■ WHAT YOU ARE ASKED TO DO
The output is the lines below from the one with "[23] Broumi, S., Smarandache, F." through the one with "[26] Ye, J.", both included, printed exactly and with no other line.

■ RECORDS TO USE
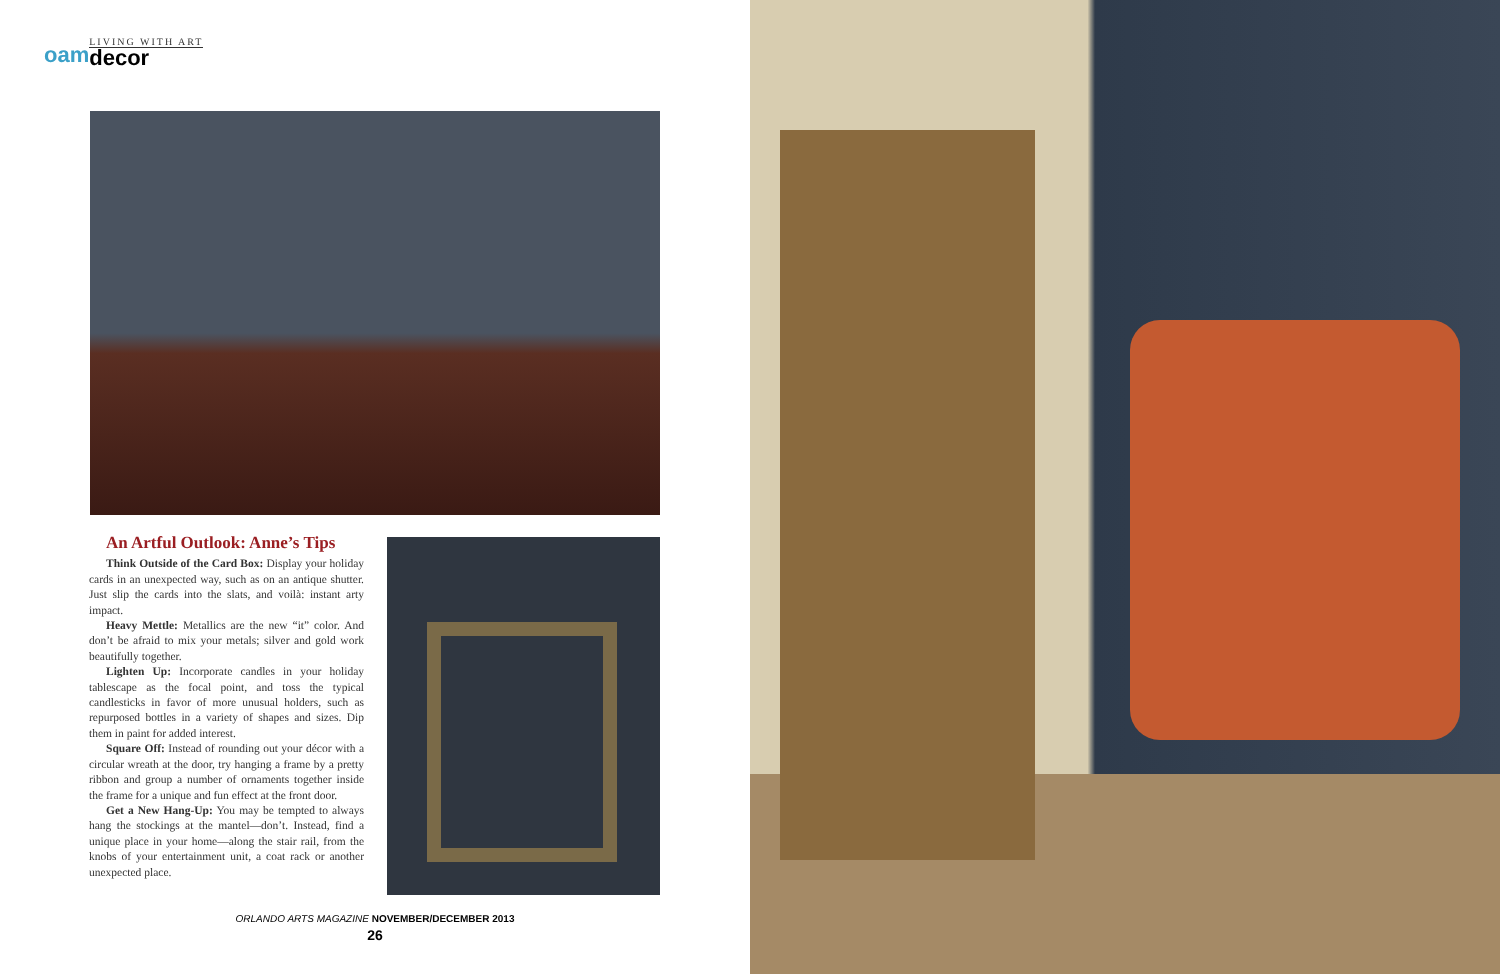oam
LIVING WITH ART
decor
An Artful Outlook: Anne’s Tips
Think Outside of the Card Box: Display your holiday cards in an unexpected way, such as on an antique shutter. Just slip the cards into the slats, and voilà: instant arty impact.
Heavy Mettle: Metallics are the new “it” color. And don’t be afraid to mix your metals; silver and gold work beautifully together.
Lighten Up: Incorporate candles in your holiday tablescape as the focal point, and toss the typical candlesticks in favor of more unusual holders, such as repurposed bottles in a variety of shapes and sizes. Dip them in paint for added interest.
Square Off: Instead of rounding out your décor with a circular wreath at the door, try hanging a frame by a pretty ribbon and group a number of ornaments together inside the frame for a unique and fun effect at the front door.
Get a New Hang-Up: You may be tempted to always hang the stockings at the mantel—don’t. Instead, find a unique place in your home—along the stair rail, from the knobs of your entertainment unit, a coat rack or another unexpected place.
ORLANDO ARTS MAGAZINE NOVEMBER/DECEMBER 2013
26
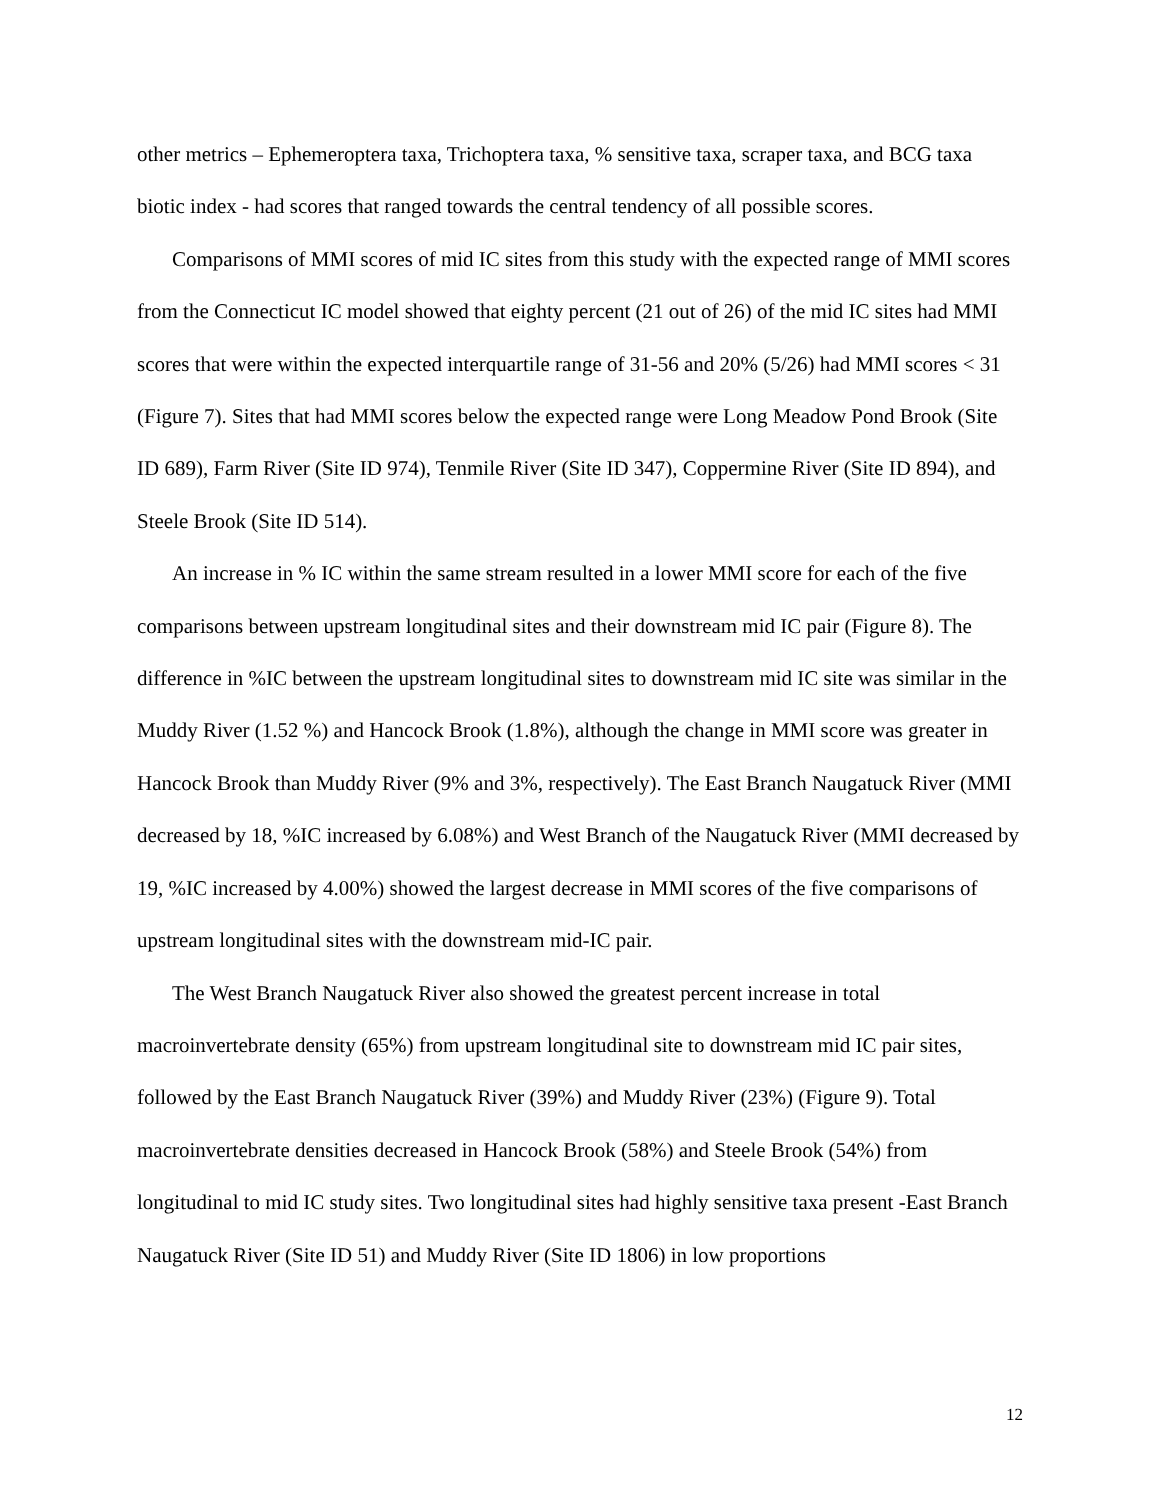other metrics – Ephemeroptera taxa, Trichoptera taxa, % sensitive taxa, scraper taxa, and BCG taxa biotic index - had scores that ranged towards the central tendency of all possible scores.
Comparisons of MMI scores of mid IC sites from this study with the expected range of MMI scores from the Connecticut IC model showed that eighty percent (21 out of 26) of the mid IC sites had MMI scores that were within the expected interquartile range of 31-56 and 20% (5/26) had MMI scores < 31 (Figure 7). Sites that had MMI scores below the expected range were Long Meadow Pond Brook (Site ID 689), Farm River (Site ID 974), Tenmile River (Site ID 347), Coppermine River (Site ID 894), and Steele Brook (Site ID 514).
An increase in % IC within the same stream resulted in a lower MMI score for each of the five comparisons between upstream longitudinal sites and their downstream mid IC pair (Figure 8). The difference in %IC between the upstream longitudinal sites to downstream mid IC site was similar in the Muddy River (1.52 %) and Hancock Brook (1.8%), although the change in MMI score was greater in Hancock Brook than Muddy River (9% and 3%, respectively). The East Branch Naugatuck River (MMI decreased by 18, %IC increased by 6.08%) and West Branch of the Naugatuck River (MMI decreased by 19, %IC increased by 4.00%) showed the largest decrease in MMI scores of the five comparisons of upstream longitudinal sites with the downstream mid-IC pair.
The West Branch Naugatuck River also showed the greatest percent increase in total macroinvertebrate density (65%) from upstream longitudinal site to downstream mid IC pair sites, followed by the East Branch Naugatuck River (39%) and Muddy River (23%) (Figure 9). Total macroinvertebrate densities decreased in Hancock Brook (58%) and Steele Brook (54%) from longitudinal to mid IC study sites. Two longitudinal sites had highly sensitive taxa present -East Branch Naugatuck River (Site ID 51) and Muddy River (Site ID 1806) in low proportions
12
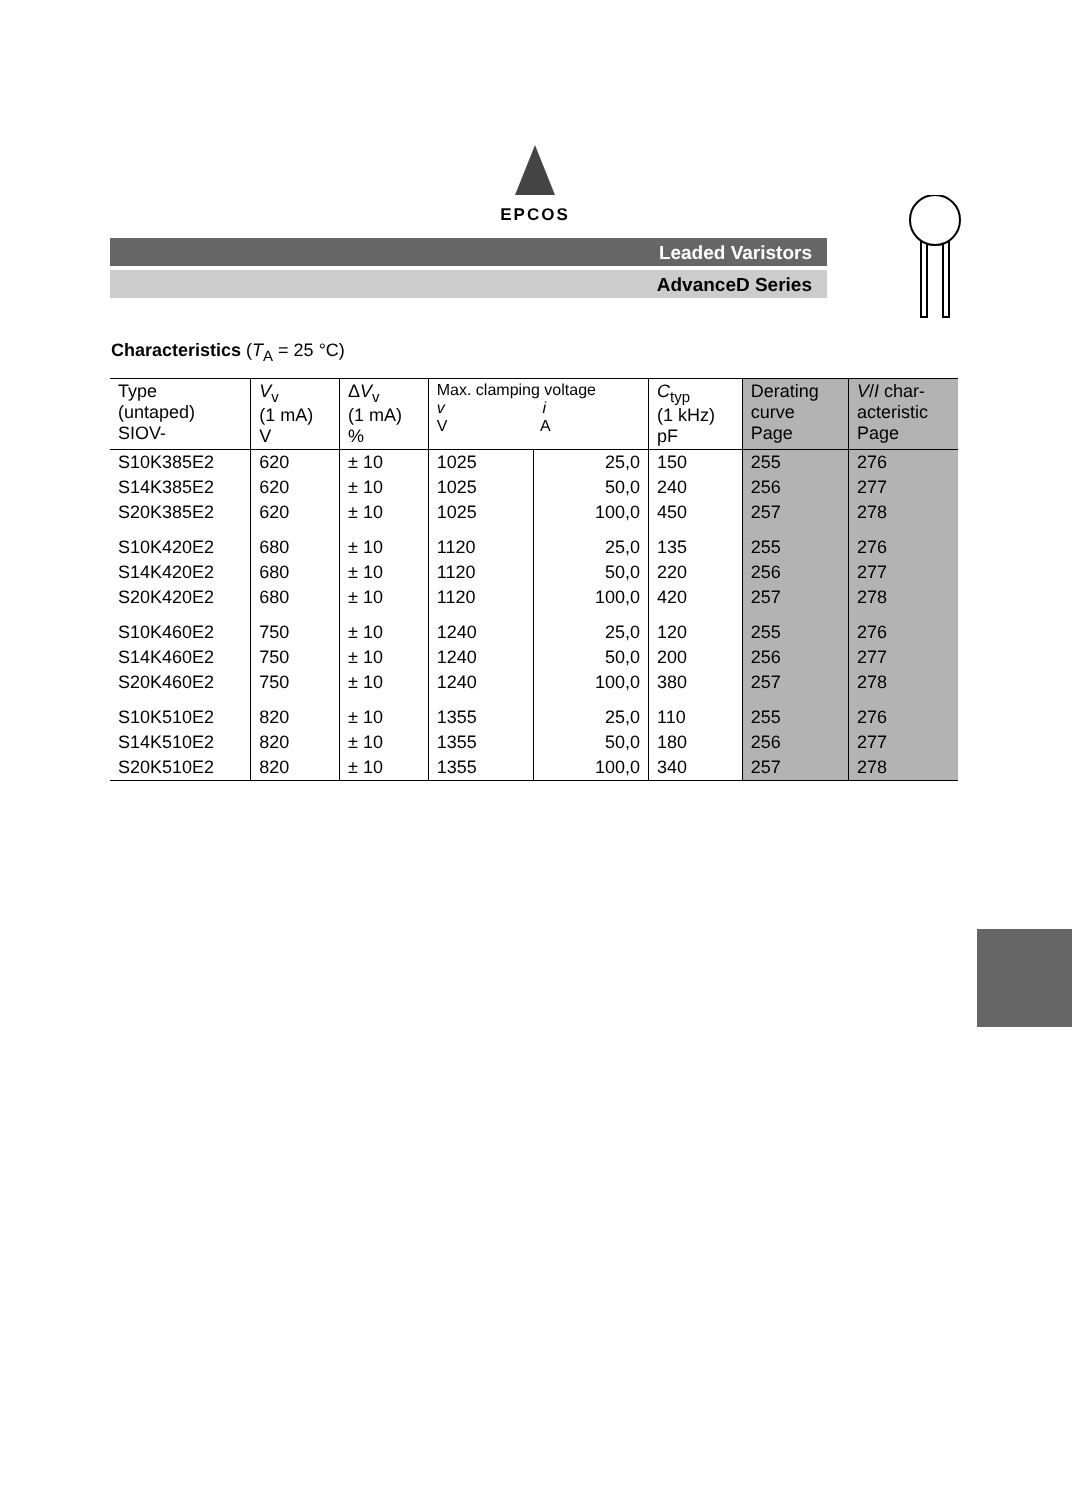EPCOS
Leaded Varistors
AdvanceD Series
Characteristics (T<sub>A</sub> = 25 °C)
| Type (untaped) SIOV- | V<sub>v</sub> (1 mA) V | Δ V<sub>v</sub> (1 mA) % | Max. clamping voltage v i V A | | C<sub>typ</sub> (1 kHz) pF | Derating curve Page | V / I char- acteristic Page |
| --- | --- | --- | --- | --- | --- | --- | --- |
| S10K385E2 | 620 | ± 10 | 1025 | 25,0 | 150 | 255 | 276 |
| S14K385E2 | 620 | ± 10 | 1025 | 50,0 | 240 | 256 | 277 |
| S20K385E2 | 620 | ± 10 | 1025 | 100,0 | 450 | 257 | 278 |
| S10K420E2 | 680 | ± 10 | 1120 | 25,0 | 135 | 255 | 276 |
| S14K420E2 | 680 | ± 10 | 1120 | 50,0 | 220 | 256 | 277 |
| S20K420E2 | 680 | ± 10 | 1120 | 100,0 | 420 | 257 | 278 |
| S10K460E2 | 750 | ± 10 | 1240 | 25,0 | 120 | 255 | 276 |
| S14K460E2 | 750 | ± 10 | 1240 | 50,0 | 200 | 256 | 277 |
| S20K460E2 | 750 | ± 10 | 1240 | 100,0 | 380 | 257 | 278 |
| S10K510E2 | 820 | ± 10 | 1355 | 25,0 | 110 | 255 | 276 |
| S14K510E2 | 820 | ± 10 | 1355 | 50,0 | 180 | 256 | 277 |
| S20K510E2 | 820 | ± 10 | 1355 | 100,0 | 340 | 257 | 278 |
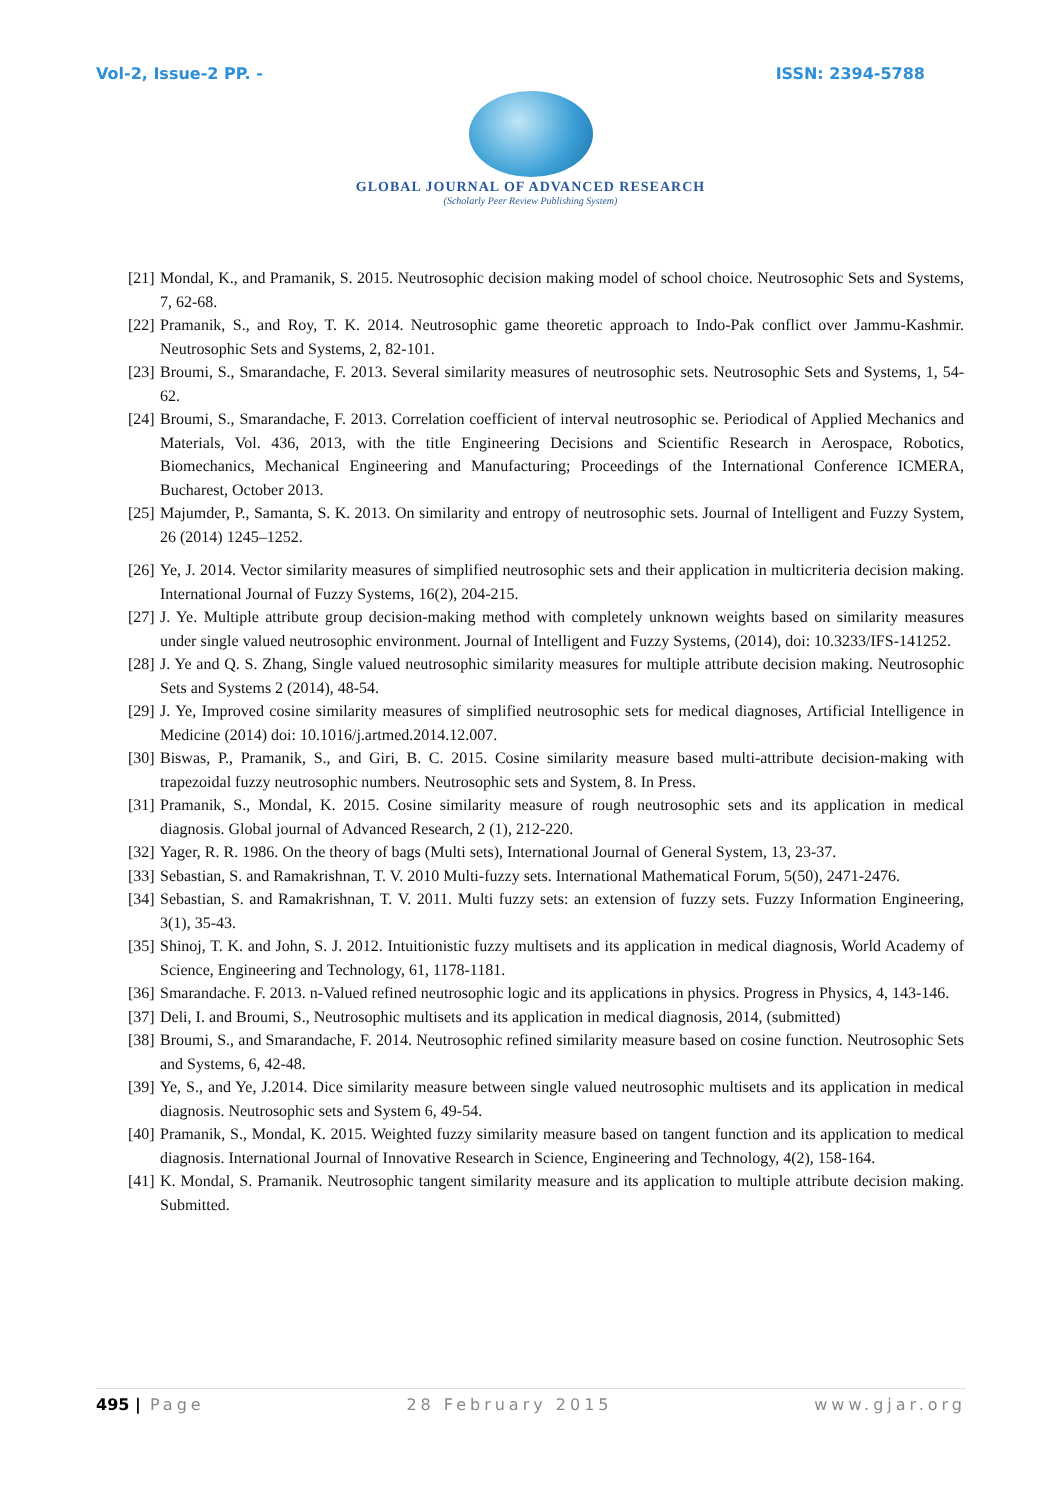Vol-2, Issue-2 PP. - ISSN: 2394-5788
GLOBAL JOURNAL OF ADVANCED RESEARCH
(Scholarly Peer Review Publishing System)
[21] Mondal, K., and Pramanik, S. 2015. Neutrosophic decision making model of school choice. Neutrosophic Sets and Systems, 7, 62-68.
[22] Pramanik, S., and Roy, T. K. 2014. Neutrosophic game theoretic approach to Indo-Pak conflict over Jammu-Kashmir. Neutrosophic Sets and Systems, 2, 82-101.
[23] Broumi, S., Smarandache, F. 2013. Several similarity measures of neutrosophic sets. Neutrosophic Sets and Systems, 1, 54-62.
[24] Broumi, S., Smarandache, F. 2013. Correlation coefficient of interval neutrosophic se. Periodical of Applied Mechanics and Materials, Vol. 436, 2013, with the title Engineering Decisions and Scientific Research in Aerospace, Robotics, Biomechanics, Mechanical Engineering and Manufacturing; Proceedings of the International Conference ICMERA, Bucharest, October 2013.
[25] Majumder, P., Samanta, S. K. 2013. On similarity and entropy of neutrosophic sets. Journal of Intelligent and Fuzzy System, 26 (2014) 1245–1252.
[26] Ye, J. 2014. Vector similarity measures of simplified neutrosophic sets and their application in multicriteria decision making. International Journal of Fuzzy Systems, 16(2), 204-215.
[27] J. Ye. Multiple attribute group decision-making method with completely unknown weights based on similarity measures under single valued neutrosophic environment. Journal of Intelligent and Fuzzy Systems, (2014), doi: 10.3233/IFS-141252.
[28] J. Ye and Q. S. Zhang, Single valued neutrosophic similarity measures for multiple attribute decision making. Neutrosophic Sets and Systems 2 (2014), 48-54.
[29] J. Ye, Improved cosine similarity measures of simplified neutrosophic sets for medical diagnoses, Artificial Intelligence in Medicine (2014) doi: 10.1016/j.artmed.2014.12.007.
[30] Biswas, P., Pramanik, S., and Giri, B. C. 2015. Cosine similarity measure based multi-attribute decision-making with trapezoidal fuzzy neutrosophic numbers. Neutrosophic sets and System, 8. In Press.
[31] Pramanik, S., Mondal, K. 2015. Cosine similarity measure of rough neutrosophic sets and its application in medical diagnosis. Global journal of Advanced Research, 2 (1), 212-220.
[32] Yager, R. R. 1986. On the theory of bags (Multi sets), International Journal of General System, 13, 23-37.
[33] Sebastian, S. and Ramakrishnan, T. V. 2010 Multi-fuzzy sets. International Mathematical Forum, 5(50), 2471-2476.
[34] Sebastian, S. and Ramakrishnan, T. V. 2011. Multi fuzzy sets: an extension of fuzzy sets. Fuzzy Information Engineering, 3(1), 35-43.
[35] Shinoj, T. K. and John, S. J. 2012. Intuitionistic fuzzy multisets and its application in medical diagnosis, World Academy of Science, Engineering and Technology, 61, 1178-1181.
[36] Smarandache. F. 2013. n-Valued refined neutrosophic logic and its applications in physics. Progress in Physics, 4, 143-146.
[37] Deli, I. and Broumi, S., Neutrosophic multisets and its application in medical diagnosis, 2014, (submitted)
[38] Broumi, S., and Smarandache, F. 2014. Neutrosophic refined similarity measure based on cosine function. Neutrosophic Sets and Systems, 6, 42-48.
[39] Ye, S., and Ye, J.2014. Dice similarity measure between single valued neutrosophic multisets and its application in medical diagnosis. Neutrosophic sets and System 6, 49-54.
[40] Pramanik, S., Mondal, K. 2015. Weighted fuzzy similarity measure based on tangent function and its application to medical diagnosis. International Journal of Innovative Research in Science, Engineering and Technology, 4(2), 158-164.
[41] K. Mondal, S. Pramanik. Neutrosophic tangent similarity measure and its application to multiple attribute decision making. Submitted.
495 | Page 28 February 2015 www.gjar.org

■ YOUR RESPONSE
[23] Broumi, S., Smarandache, F. 2013. Several similarity measures of neutrosophic sets. Neutrosophic Sets and Systems, 1, 54-62.
[24] Broumi, S., Smarandache, F. 2013. Correlation coefficient of interval neutrosophic se. Periodical of Applied Mechanics and Materials, Vol. 436, 2013, with the title Engineering Decisions and Scientific Research in Aerospace, Robotics, Biomechanics, Mechanical Engineering and Manufacturing; Proceedings of the International Conference ICMERA, Bucharest, October 2013.
[25] Majumder, P., Samanta, S. K. 2013. On similarity and entropy of neutrosophic sets. Journal of Intelligent and Fuzzy System, 26 (2014) 1245–1252.
[26] Ye, J. 2014. Vector similarity measures of simplified neutrosophic sets and their application in multicriteria decision making. International Journal of Fuzzy Systems, 16(2), 204-215.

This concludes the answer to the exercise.